Mostly incremental LA reapportionment to start

Louisiana’s Legislature in a special session of three weeks’ maximum length embarks upon reapportionment next week, likely producing little change except perhaps with its judicial districts.

By the next set of elections, this fall, lawmakers intend to have redrawn boundaries for the U.S. House of Representatives, both legislative chambers, the Board of Elementary and Secondary Education, the Public Service Commission, and the State Supreme Court. Legislators have travelled the state the past few months soliciting input about how the new maps should look.

The most high-profile suggestions have come from a collection of politically far left interest groups, whose universal theme maintains that additional majority-minority districts that would end up favoring Democrats should come to fruition – one more for each of Congress and BESE, and several more for each chamber of the Legislature, on the basis that in overall state population the proportion of whites declined 2.9 percent to just over 60 percent while that of blacks rose 1.1 percent to about a third. However, the plans they champion run into constitutional problems because they use race as the dominant criterion to do this, which the U.S. Supreme Court has rejected where it allows race at most as one of several criteria that may be employed.

The legislative committees, which reflect the large Republican majorities in the chambers, in charge of the process already have signaled they will use other judicially-defined criteria, most prominently keeping communities of similar interests together as much as practicable, that likely won’t produce additional M/M districts for Congress or BESE. As a result, what boundaries result – one of six M/M districts for Congress, two of eight for BESE – won’t look much different from current maps.

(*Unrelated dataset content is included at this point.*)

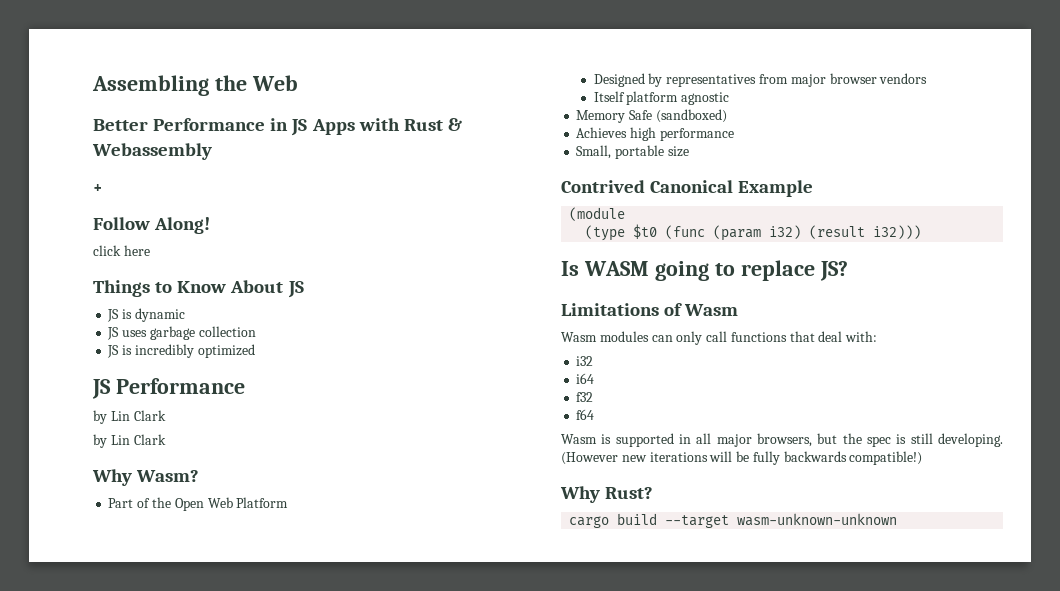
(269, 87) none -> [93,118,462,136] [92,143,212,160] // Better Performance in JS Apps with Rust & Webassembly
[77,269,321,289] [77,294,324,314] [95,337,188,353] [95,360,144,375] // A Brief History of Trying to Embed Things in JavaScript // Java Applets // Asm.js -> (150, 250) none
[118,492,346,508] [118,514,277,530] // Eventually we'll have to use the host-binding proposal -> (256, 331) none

For the Legislature, the resulting plans will add some M/M districts and because of population changes northern districts will expand south and thereby more districts will end up in the south. The Senate probably won’t look too much different, with a new M/M district in the New Orleans area perhaps the biggest change. The House will see more changes with maybe two to four new M/M districts drawn, in most if not all cases with majority white districts with Democrats representing them finding their districts substantially altered in the process.

While many Democrats hope against these outcomes – believing that Democrat Gov. John Bel Edwards could threaten or use his veto power to prevent these since the GOP falls two votes short in the House of overriding this – ultimately Republicans win out because a failure to complete the process throws the matter into the hands of the Louisiana Supreme Court, where with its Republican majority it would be expected to favor GOP-drawn maps. Therefore, most likely the GOP legislative leadership may swing an extra legislative seat or two the Democrats’ way in exchange for their support on all plans.

PSC districts will look much the same without controversy. With only five districts and the racial distribution of the population as it stands, even the most blatant leftist gerrymander can’t produce more than its present one M/M seat.

Finally, look for the optional redrawing of Supreme Court districts to happen after a quarter-century hiatus. Because the courts technically aren’t representative policy-making organs (although their decisions often do affect policy), they aren’t required to have reasonably-close numbers of residents per district and thus don’t legally need reapportionment at this time, but Republicans may seek to even out district numbers that in the process creates a second M/M district perhaps in exchange for minimal new legislative M/M districts.

If they can’t get that kind of deal with Democrats, they hold the ace in the hole of simply doing nothing. Even though a suit was filed concerning the present districts, it would be a huge longshot if the federal judiciary ruled these were unconstitutional, so the GOP has all the leverage.

Given these dynamics, expect mostly boundary changes on existing maps except for a few new M/M districts in the Legislature, although perhaps as well substantially new Supreme Court districts depending on the direction of negotiations.